At 4 AM, I had one of those dark nights of the soul, heart pounding, obsessing about the future. My mind wouldn’t stop and I never did get back to sleep. What a waste. Rarely a caffeine drinker, today I went in search of a cup.
Must-see animated photography by Julien Douvier
I have those panic periods too where my mind is just fixated and worried about something in the future. I am always happy to return to my normal level of moodiness!
Those obsessive thoughts in the middle of the night are so hard to shut down. I’m glad it doesn’t happen too often.
Wendy,
I go through this a lot! Sending you love and light. And hope the coffee was fab!
Thank you, thank you. I appreciate the love and light!!
Oh, the dreaded night terrors. Get this regularly, too, so I can empathize. May you sleep soundly and well tonight.

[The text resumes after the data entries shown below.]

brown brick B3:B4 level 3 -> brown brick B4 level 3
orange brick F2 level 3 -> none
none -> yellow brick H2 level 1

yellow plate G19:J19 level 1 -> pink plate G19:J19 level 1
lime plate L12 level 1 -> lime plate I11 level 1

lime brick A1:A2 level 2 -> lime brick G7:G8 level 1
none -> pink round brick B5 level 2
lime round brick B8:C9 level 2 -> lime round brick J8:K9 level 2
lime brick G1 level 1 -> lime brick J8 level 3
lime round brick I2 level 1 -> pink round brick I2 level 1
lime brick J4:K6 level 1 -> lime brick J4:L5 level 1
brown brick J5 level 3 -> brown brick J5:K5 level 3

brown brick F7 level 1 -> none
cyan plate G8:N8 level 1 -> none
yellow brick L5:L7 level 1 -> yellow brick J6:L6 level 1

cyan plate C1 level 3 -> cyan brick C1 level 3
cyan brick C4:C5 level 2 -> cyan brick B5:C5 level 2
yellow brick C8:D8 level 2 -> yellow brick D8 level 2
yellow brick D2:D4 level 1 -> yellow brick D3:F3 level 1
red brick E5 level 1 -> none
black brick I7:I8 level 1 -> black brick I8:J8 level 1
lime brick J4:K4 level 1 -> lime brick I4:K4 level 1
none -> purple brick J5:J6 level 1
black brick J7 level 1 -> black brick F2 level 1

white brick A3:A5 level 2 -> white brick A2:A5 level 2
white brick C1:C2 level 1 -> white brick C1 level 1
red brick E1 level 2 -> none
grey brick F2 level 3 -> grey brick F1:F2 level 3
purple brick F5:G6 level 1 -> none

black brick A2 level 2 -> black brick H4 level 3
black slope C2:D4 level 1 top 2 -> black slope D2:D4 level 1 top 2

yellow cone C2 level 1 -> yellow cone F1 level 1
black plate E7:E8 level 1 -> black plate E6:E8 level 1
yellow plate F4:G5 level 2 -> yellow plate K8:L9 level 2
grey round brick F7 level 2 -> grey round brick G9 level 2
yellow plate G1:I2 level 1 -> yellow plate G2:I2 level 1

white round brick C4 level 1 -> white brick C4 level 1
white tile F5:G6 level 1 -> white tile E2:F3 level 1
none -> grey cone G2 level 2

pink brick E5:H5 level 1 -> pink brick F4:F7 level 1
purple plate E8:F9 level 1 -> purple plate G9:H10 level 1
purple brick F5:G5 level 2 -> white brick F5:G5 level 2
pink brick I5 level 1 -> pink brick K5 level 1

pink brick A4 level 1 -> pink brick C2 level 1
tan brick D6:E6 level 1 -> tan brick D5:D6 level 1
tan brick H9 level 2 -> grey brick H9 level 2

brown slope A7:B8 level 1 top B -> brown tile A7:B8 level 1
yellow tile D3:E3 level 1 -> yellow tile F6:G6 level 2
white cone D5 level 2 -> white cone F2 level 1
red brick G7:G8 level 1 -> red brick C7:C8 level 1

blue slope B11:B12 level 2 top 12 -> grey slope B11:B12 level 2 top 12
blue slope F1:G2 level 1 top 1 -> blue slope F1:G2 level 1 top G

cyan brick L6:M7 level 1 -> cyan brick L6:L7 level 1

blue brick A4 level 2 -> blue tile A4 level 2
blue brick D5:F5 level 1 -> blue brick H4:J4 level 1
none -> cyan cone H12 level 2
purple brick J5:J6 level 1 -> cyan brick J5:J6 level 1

Last night was better. Hoping tonight is better still.
I hate those kind of nights. They make for a horrible day at work. I’ve also noticed if something is really clinging to my thoughts, my running goes to hell in a hand basket. I can’t get into my stride or breathing rhythm. I had a horrible July (work was off the chain stressful and then I lost one of my cats to complications from surgery which discovered cancer in her throat) and one Sunday my friend and I went for a run. My brain locked up so bad I had to just stop and say “I can’t do this today,” that’s how bad it was and running usually relieves my stress. I hope all is well and that you are sleeping soundly through the night.
My condolences for your cat, Jalina. That must be heartbreaking. Ballet is the one thing that gets me out of my head. It requires so much focus and attention. I just can’t drift off for long.
My brain goes to that place a lot. And no, I don’t get nearly enough sleep.